Now, we had to search the entirety of the home to determine if this guy had killed anyone. He had not. There was no “they”, to be found. A search of the house in daylight hours revealed a more horrific scene. Windows, mirrors, and doors that reflected the subject’s own image that night, were destroyed. He could not bear to look at himself. He had also become highly paranoid and hallucinogenic, after consuming a half-gallon of Stoli Vodka and injecting Methamphetamine.
He was transported to the hospital and admitted to the detox unit, while I prepared Criminal Complaint charging, on his behalf. This is a true story. The man involved was a high-level attorney, who represented one of the largest lobbying groups in the continental U.S., during the 1980s. If he is reading this story, he will know who I am.

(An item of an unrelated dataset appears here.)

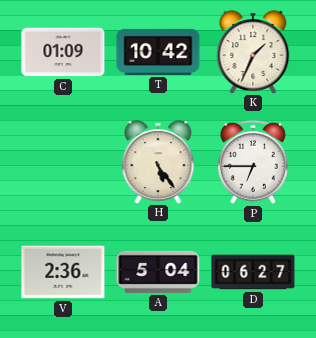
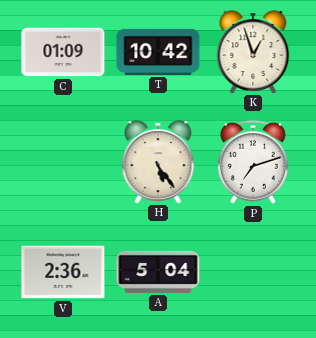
K: 1:34 -> 12:57
P: 6:45 -> 7:12
D: 06:27 -> none
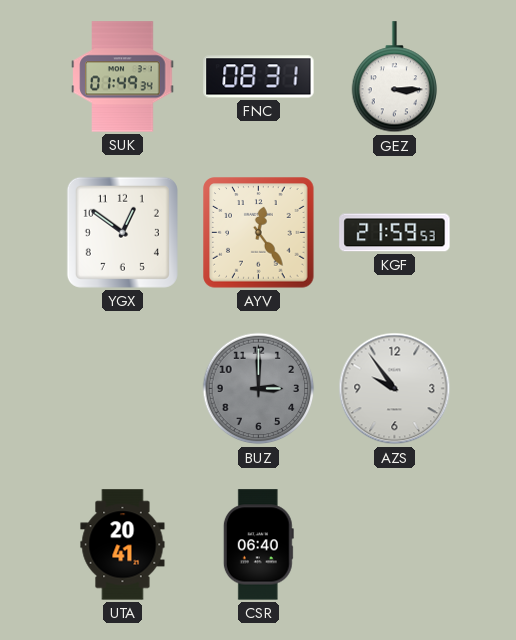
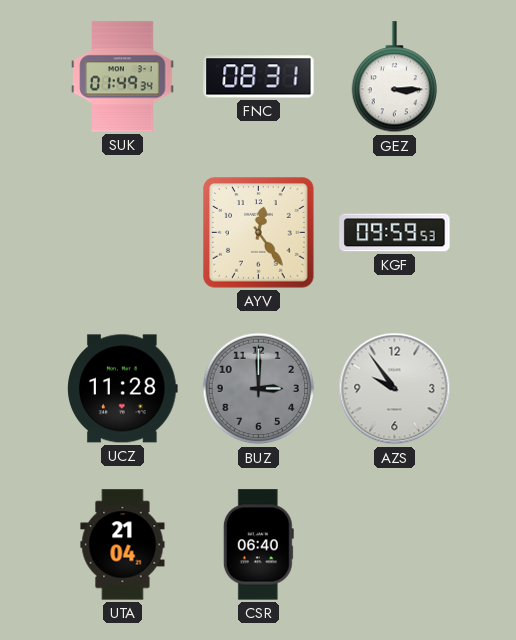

His problem: Addiction. Who were “they”, which he kept referring to? We will never know, but I am sure that he will never forget.
I didn’t know it at the time but having that one beer was never my problem. It was all the ones after that first one. I got sober 11 years later and have been sober for forty years. Thank God for the program and the people of unbelievable measure, who are a part of it.